İNANÇ YILAN
Devrim Meselesi...
“Hakkında kesin bilgi sahibi olmadığın şeyin peşine düşme, çünkü işitme, görme duyusu ve kalp, hepsi ondan sorulur” İsra, 17/36
Güncel konuların dışına çıkmayı aslında çok istememe rağmen maalesef gündem bizi bir girdap gibi içine çekiyor. Güncel tartışam nedir, Rejim nasıl değişir?
Tarihte değişimin en sert haliyle rol model olduğu ülke Fransa’dır. 1789 devrimiyle geçilen Cumhuriyet’e tehlike arz etmemesi için Kraliyet ailesi toptan halledildi. Peşi sıra Avrupa’da ki monarşiler ya yıkıldı ya da güncellenerek etkisiz – yetkisiz halde bir sembol olarak kalmalarına izin verildi. Doğuya doğru gidildikçe bu iş daha kanlı oldu. Rusya’da Çar ve ailesi de acı sonla karşılaşırken, onlara hizmet eden kim varsa ayrıca katledildi. İran Şahı ise kaçarak kurtardı canını. Tıpkı Küba’nın cunta lideri Fulgencio Batista gibi...
Yönetim değişikliğinde saltanat ailesine dokunmayan tek lider Mustafa Kemal Atatürk’tü. Padişah ve ailesinin yurt dışına çıkarılması dışında her hangi bir eyleme girişmedi. Ancak bu güne kadar pek çok kez ağır eleştirilere maruz kaldı. Elbette o dönem içinde İngilizler ve işbirlikçilerinin yürüttükleri propagandalarında günümüze etkisi çok oldu. Lakin pek bilinmeyen 19_ yüz-yıl itibariyle Osmanlı İmparatorluğu’nun bir sembolden çok öteye geçemediğidir. Kısacası biz tarihe şöyle bakarız; Atatürk’ü seviyorsanız Abdülhamit Han’dan nefret ederseniz, ya da tam tersi mevzu bahistir. Neyse bu bahsi uzatarak güncel kar topunun içinde yuvarlanmakta fayda yoktur.

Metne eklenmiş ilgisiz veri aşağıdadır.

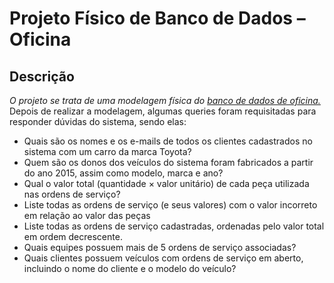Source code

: # Projeto Físico de Banco de Dados – Oficina

## Descrição
*O projeto se trata de uma modelagem física do [banco de dados de oficina.](https://github.com/GiovanyRezende/E-Commerce-Database-Model)* Depois de realizar a modelagem, algumas queries foram requisitadas para responder dúvidas do sistema, sendo elas:

- Quais são os nomes e os e-mails de todos os clientes cadastrados no sistema com um carro da marca Toyota?
- Quem são os donos dos veículos do sistema foram fabricados a partir do ano 2015, assim como modelo, marca e ano?
- Qual o valor total (quantidade × valor unitário) de cada peça utilizada nas ordens de serviço?
- Liste todas as ordens de serviço (e seus valores) com o valor incorreto em relação ao valor das peças
- Liste todas as ordens de serviço cadastradas, ordenadas pelo valor total em ordem decrescente.
- Quais equipes possuem mais de 5 ordens de serviço associadas?
- Quais clientes possuem veículos com ordens de serviço em aberto, incluindo o nome do cliente e o modelo do veículo?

Kısacası Devrim Tarihine dikkatle baktığımızda Bir Adam’a karşı girişilmiş bir eylemin başarısını görürüz, ancak sisteme geçildikten sonra artık onu değiştirmek imkansızdır. Yani kan ve göz yaşına girecek kadar acımasız değilseniz. Örneğin Şah’ı hayattayken deviren Humeyni’yi ölene kadar devirselerdi sorun yoktu ama artık onun kurduğu cumhuriyet kök saldı ve bir sisteme dönüşürken, mücadele etmek de imkansız hale geldi. Tıpkı Laik ve Demokratik Türkiye Cumhuriyetiyle mücadelenin imkansız olması gibi. Bakın bunu güncel de FETÖ terör örgütü denedi ve çöktü kaldı. Çünkü sistem ne kadar yıpratılsada bir şekilde kusup attı bu safrayı. (Şuanda yerini yeni tarikatlar doldursa da bunun imkansız ve çok kötü sonuçları olacağını yakında göreceğimizden endişeliyim)
“Messi Arjantin Milli Takımında dökülürken, Barcelona’da tarih yazar. Çünkü Milli Takımda ona kurtarıcı rolü biçilirken Barcelona’da sadece sistemin bir parçası olur”
Sonuç olarak sistemle savaşılmaz, alternatifi de ancak kan ve göz yaşıyla olur, devrim dediğiniz çiçekle böcekle olmaz. Altı üstü Anayasayı tartışıyoruz, cinnet getirmiş ya da histeri krizine girmiş gibi birbirimizi boğazlayacak hale gelmemizin alemi yok. Gelin abartmadan ve olayları sadece Erdoğan üzerinden okumadan tartışalım ve bir çözüm üzerinde uzlaşalım. Ben mesela fikrimi açıktan söyleyeyim “içeriği tartışılmakla” birlikte Başkanlık Modelinden yanayım. Bunu hiç bir zaman inkar etmediğim gibi TRT’yi ikna etmek içinde çok çabaladım, sistemi anlatacak bir program için. Nasip olmadı... Dilerim Referandumda olur. Ne olursa olsun ama lütfen biraz sakin olalım.